Is this because of being raised in a cult? Hmm, well if anyone outside the organization were to view the video on JWFacts called something like "Growing up as a Jehovah's Witness" (not sure exactly) they could see the potential psychological effects. It's a crazy religion. All of my years in therapy I never suspected it was the root issue. Who would? But, now that I've left, talked with my psychiatrist, therapist(s) it's all come together. They were appalled by the video, it mirrors my life. The teachings, attitudes, everything I was taught and believed is incredibly twisted. My doctor, and therapists are attributing my problems to it. But, it's in the past, already I've become so much better. After only one month out last April, there have been no more anxiety attacks. I can think clearly, I'm not afraid of dying at Armageddon, I'm not being constantly lectured that I'm not doing enough, and the list goes on...
I can think for myself at last instead of hoping Jah would do something useful, knowing he never had. I no longer believe in God, what a relief! I'm not helplessly in someone else's control.

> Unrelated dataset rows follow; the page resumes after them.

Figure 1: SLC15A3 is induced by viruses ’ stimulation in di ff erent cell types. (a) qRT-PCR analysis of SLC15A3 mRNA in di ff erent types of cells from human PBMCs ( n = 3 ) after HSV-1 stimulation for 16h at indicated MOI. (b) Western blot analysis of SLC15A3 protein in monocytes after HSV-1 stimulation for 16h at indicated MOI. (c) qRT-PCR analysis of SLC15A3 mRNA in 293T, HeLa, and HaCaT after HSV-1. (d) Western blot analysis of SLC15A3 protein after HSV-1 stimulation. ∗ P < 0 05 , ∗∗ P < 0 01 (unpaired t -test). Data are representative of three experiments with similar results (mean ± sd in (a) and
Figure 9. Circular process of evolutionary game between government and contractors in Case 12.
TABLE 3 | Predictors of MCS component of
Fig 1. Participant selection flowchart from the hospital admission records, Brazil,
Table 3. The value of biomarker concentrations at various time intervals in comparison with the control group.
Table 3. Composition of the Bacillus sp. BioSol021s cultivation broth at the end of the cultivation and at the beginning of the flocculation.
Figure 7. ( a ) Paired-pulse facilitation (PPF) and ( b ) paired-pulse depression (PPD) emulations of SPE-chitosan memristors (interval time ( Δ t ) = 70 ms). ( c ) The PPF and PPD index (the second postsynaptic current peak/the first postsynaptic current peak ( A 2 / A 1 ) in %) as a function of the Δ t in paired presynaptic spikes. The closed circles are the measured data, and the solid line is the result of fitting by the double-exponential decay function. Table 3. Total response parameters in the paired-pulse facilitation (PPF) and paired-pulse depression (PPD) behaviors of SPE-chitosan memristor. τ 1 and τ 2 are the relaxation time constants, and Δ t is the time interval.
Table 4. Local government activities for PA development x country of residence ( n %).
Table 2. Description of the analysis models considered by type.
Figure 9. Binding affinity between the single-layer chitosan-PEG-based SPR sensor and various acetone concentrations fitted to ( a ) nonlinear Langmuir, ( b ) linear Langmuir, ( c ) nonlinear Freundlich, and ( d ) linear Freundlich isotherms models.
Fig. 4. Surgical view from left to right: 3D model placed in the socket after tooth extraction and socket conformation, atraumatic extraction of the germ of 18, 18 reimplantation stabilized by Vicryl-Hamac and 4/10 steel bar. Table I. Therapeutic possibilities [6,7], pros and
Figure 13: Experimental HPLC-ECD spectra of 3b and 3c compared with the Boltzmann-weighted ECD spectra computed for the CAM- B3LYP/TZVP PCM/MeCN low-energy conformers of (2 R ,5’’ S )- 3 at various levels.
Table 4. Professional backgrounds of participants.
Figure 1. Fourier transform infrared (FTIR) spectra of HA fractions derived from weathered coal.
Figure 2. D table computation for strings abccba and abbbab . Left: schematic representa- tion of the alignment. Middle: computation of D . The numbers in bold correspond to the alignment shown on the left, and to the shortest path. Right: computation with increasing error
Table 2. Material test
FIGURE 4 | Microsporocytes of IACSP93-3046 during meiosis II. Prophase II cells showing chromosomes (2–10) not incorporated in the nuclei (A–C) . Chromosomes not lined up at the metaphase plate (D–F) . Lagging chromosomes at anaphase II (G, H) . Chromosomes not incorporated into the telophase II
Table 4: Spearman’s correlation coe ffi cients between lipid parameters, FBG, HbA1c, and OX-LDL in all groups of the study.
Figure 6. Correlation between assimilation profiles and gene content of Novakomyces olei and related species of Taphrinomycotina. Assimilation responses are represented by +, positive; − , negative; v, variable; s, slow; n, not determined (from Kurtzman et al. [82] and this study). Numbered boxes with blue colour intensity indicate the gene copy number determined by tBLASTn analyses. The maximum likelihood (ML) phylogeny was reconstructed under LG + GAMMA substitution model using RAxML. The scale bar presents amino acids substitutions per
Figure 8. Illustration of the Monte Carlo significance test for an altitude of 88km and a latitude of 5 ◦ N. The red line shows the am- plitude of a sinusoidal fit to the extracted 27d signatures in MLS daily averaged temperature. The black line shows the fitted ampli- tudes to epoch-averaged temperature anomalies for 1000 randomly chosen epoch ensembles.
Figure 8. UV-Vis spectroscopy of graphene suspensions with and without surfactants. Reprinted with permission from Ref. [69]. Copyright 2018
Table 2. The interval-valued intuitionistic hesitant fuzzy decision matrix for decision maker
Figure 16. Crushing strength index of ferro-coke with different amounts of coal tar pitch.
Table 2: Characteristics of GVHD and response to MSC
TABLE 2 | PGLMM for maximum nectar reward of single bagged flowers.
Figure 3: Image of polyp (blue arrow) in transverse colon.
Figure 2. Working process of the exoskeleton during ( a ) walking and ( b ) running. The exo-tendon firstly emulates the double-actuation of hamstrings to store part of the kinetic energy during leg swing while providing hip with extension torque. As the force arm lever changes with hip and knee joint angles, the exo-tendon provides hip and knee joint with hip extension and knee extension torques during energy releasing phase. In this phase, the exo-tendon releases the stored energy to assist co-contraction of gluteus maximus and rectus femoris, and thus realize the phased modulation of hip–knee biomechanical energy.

I'm actually able to at least help my daughter figure out how to get out of this disaster, and hopefully prevent it from happening again. Though I don't know how really. She has walked away from an ideal situation living with a good friend, her second Mom. Much better than me. But she returned from there, Florida, to a not so great city in the Midwest. No opportunities. Friends who are dysfunctional, like herself, like me. That's not sound thinking. It's illogical. No one would choose chaos of they really understood what was going on. I gave/give love, but how to live in the real world, I didn't. I'm barely learning now myself. I'm receiving SSI for my mental health issues. No, it's not visible, I'm not socially odd. But, I'm just now learning how to keep myself intact. This little daughter is everything to me, and she loves me, we'll get through this. I know we will. Every day is a step forward. We're learning. So glad my other two are alright.
Just pointing out that though the religion may not be entirely at fault, it's a major reason. Thankfully, it's rare for JW's overall to get to this extreme point.
Also, I am embarrassed to admit the above, about my mental health, or lack thereof, but it is part of the subject I stated with. Just how difficult it is to pick up the pieces after the influence of my lifetime and my family's in the supposed "Truth." I would appreciate any advice related to how to improve this situation going forward. I'm done with lamenting to myself and therapists about the past, it's gone. It's over, it's all a matter getting on with living.
Thank you for listening and any thoughts/suggestions.